What you should do: The answer must be every entry, given again word for word.

[Page-level text extractions]

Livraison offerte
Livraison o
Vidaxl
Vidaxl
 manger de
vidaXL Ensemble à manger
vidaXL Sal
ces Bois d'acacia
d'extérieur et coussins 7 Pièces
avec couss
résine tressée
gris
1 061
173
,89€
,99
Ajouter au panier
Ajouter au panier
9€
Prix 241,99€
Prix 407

Answer box:
Livraison offerte
Livraison o
Vidaxl
Vidaxl
 manger de
vidaXL Ensemble à manger
vidaXL Sal
ces Bois d'acacia
d'extérieur et coussins 7 Pièces
avec couss
résine tressée
gris
1 061
173
,89€
,99
Ajouter au panier
Ajouter au panier
9€
Prix 241,99€
Prix 407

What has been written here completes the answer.